Amazon Poised To Acquire WebOS?
HP's mobile platform could insulate the Kindle Fire from Android-related patent infringement suits.
Amazon has been making inroads into the mobile device space since it launched the first-generation Kindle. While the Kindle was largely a single-purpose device focused on e-books, it could also play games, music, send snippets to social network sites, and it even had a rudimentary browser. A tablet it was not, but as an e-book reader, it excelled. It single-handedly propelled the e-book market into the mainstream and its low cost, paper-like e-ink screen and battery life-- counted in weeks, not hours--have made it the number-one e-book reader on the market.
Amazon last week introduced the Kindle Fire alongside several new Kindle Touch devices. The Fire is a different beast. This is the first Kindle that is in color. In addition to ebooks, the Fire aims to dominate digital content like music and videos. Underneath the user interface and apps is Android. Color, video, touchscreen, and more make the Fire a true tablet, though it won't run Android apps.
This makes Amazon vulnerable to patent infringement suits, just like Samsung, HTC, and other manufacturers using Android. Microsoft and Amazon already have cross-licensing agreements on intellectual property, but those agreements don't cover the Fire. Given their friendly relations in the past, I expect any agreement between the two firms will be hammered out in a conference room and not a court room.
Amazon may be taking steps to avoid future agreements though.

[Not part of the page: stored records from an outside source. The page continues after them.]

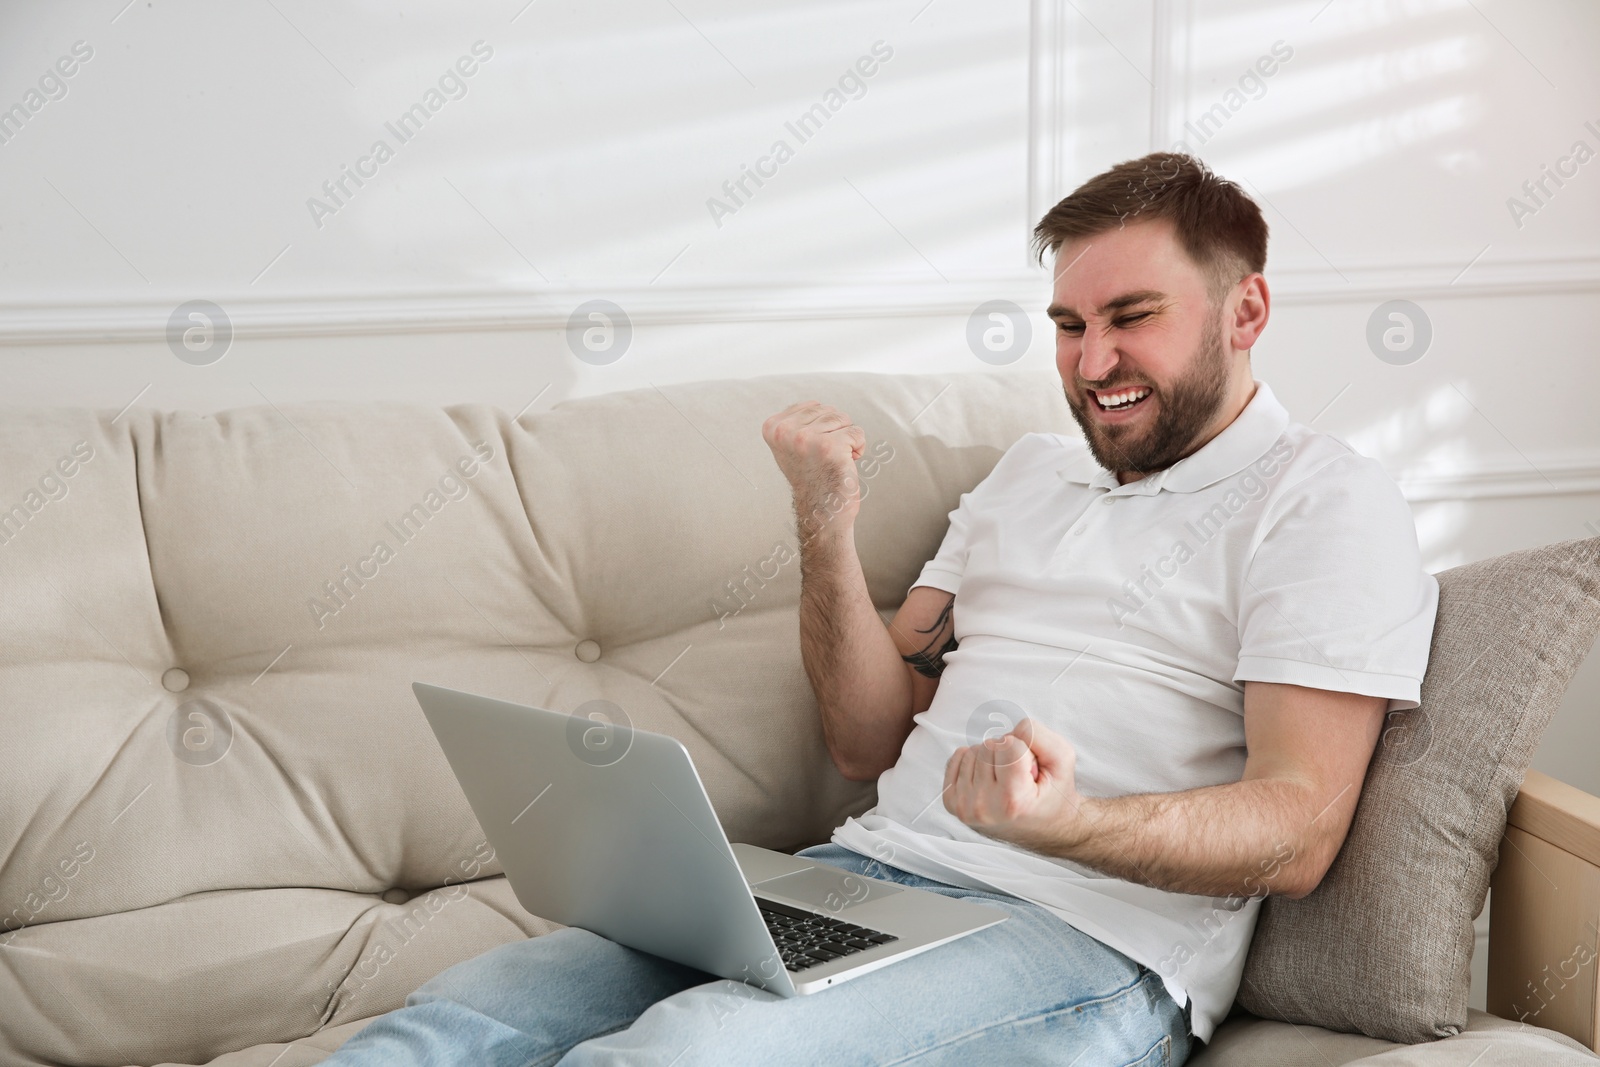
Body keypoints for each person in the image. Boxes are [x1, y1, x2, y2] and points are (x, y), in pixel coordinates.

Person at [318, 152, 1438, 1066]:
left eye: (1130, 316)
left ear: (1245, 309)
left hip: (1085, 936)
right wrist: (823, 524)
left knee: (679, 1056)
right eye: (1065, 322)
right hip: (861, 876)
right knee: (454, 1018)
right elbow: (867, 733)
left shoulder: (1322, 501)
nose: (1092, 360)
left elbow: (1295, 827)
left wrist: (1069, 822)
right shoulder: (1027, 476)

There is another platform that has been proven on smartphones for years and had a tablet that got good reviews. Remember webOS? HP killed internal development a few weeks ago, just 16 months after buying Palm. Now "well placed sources" say that Amazon is close to finalizing a deal with HP for the operating system, according to Fierce Wireless.
I don't expect Amazon will jump into the phone business, so webOS fans of the Pre and Pixi devices shouldn't get their hopes up. Fans of the Touchpad, though, may have reason to celebrate, or at least be cautiously optimistic. It wouldn't take too much effort for Amazon developers and webOS developers to get in a room and spec out the Fire 2, powered not by Android, but by webOS.
That gives Amazon amazing freedom to tailor the operating system to its needs. It also insulates the company from patent infringement issues. Palm had a healthy patent library and that would be part of any deal Amazon makes with HP, either through a purchase or broad licensing agreement in the event HP wants to retain ownership for its own uses.
If Amazon's bid for webOS is successful, do you think it will be content with making increasingly better ebook readers, or will it take on the iPad, something no other tablet manufacturer has done with any success?